Exercise details
Filter the material, keeping only lines with the word "along".

*** Data under study ***

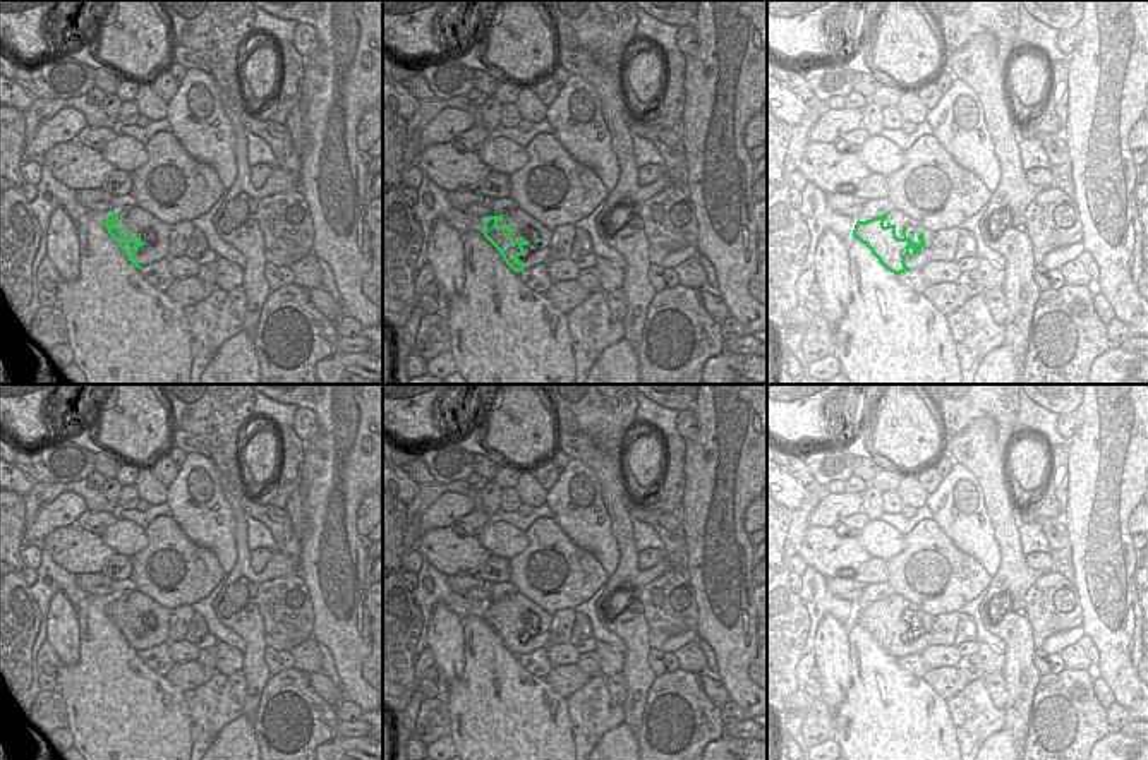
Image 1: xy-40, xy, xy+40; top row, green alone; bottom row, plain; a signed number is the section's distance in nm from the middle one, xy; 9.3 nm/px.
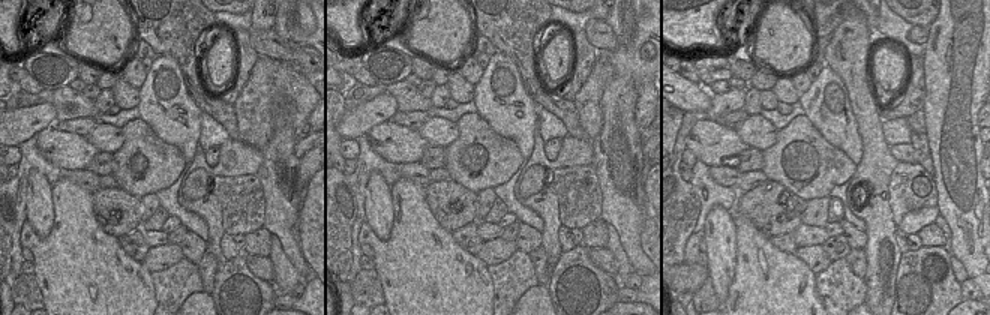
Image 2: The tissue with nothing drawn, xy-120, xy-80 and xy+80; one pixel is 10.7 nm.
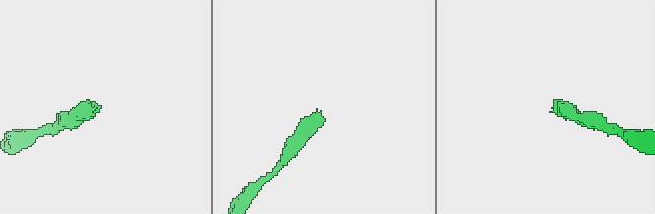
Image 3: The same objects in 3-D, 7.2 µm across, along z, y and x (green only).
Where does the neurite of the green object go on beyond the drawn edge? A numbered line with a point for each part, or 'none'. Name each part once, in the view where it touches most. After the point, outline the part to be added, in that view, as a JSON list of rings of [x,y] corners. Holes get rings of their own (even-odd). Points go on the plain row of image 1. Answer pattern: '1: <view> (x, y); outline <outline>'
1: xy (524, 609); outline [[[515,594],[505,597],[498,609],[511,611],[511,624],[523,621],[529,626],[527,630],[522,630],[525,633],[523,638],[517,640],[525,654],[549,645],[554,616],[544,611],[541,606],[522,594]]]

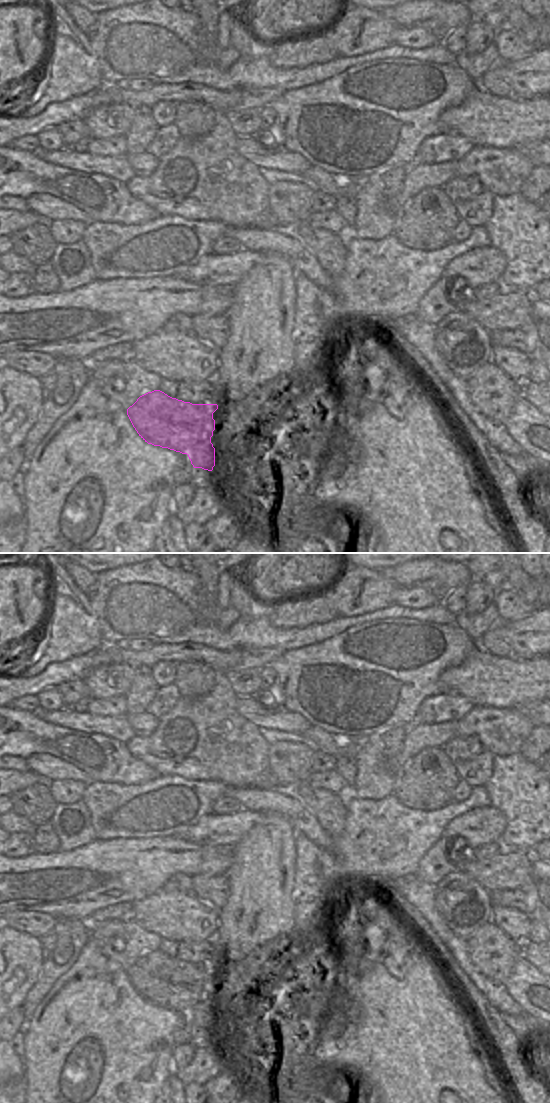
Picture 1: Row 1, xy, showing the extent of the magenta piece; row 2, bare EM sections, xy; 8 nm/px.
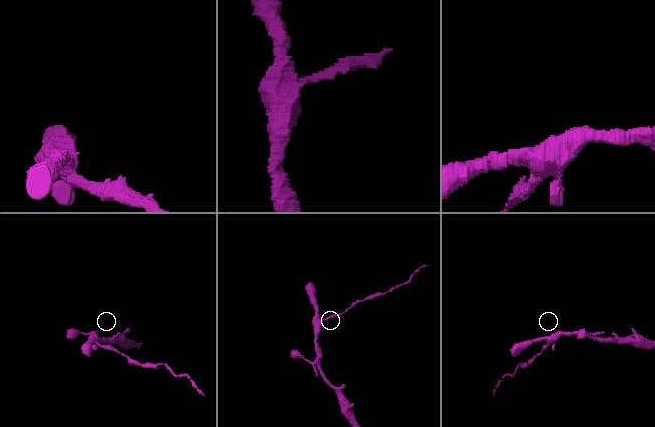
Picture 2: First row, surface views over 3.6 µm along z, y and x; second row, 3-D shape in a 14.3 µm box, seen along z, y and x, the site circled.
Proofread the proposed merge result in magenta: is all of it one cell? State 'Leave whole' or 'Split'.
Split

*** End of Data under study ***

Solution to this task
Image 3: The same objects in 3-D, 7.2 µm across, along z, y and x (green only).
Picture 2: First row, surface views over 3.6 µm along z, y and x; second row, 3-D shape in a 14.3 µm box, seen along z, y and x, the site circled.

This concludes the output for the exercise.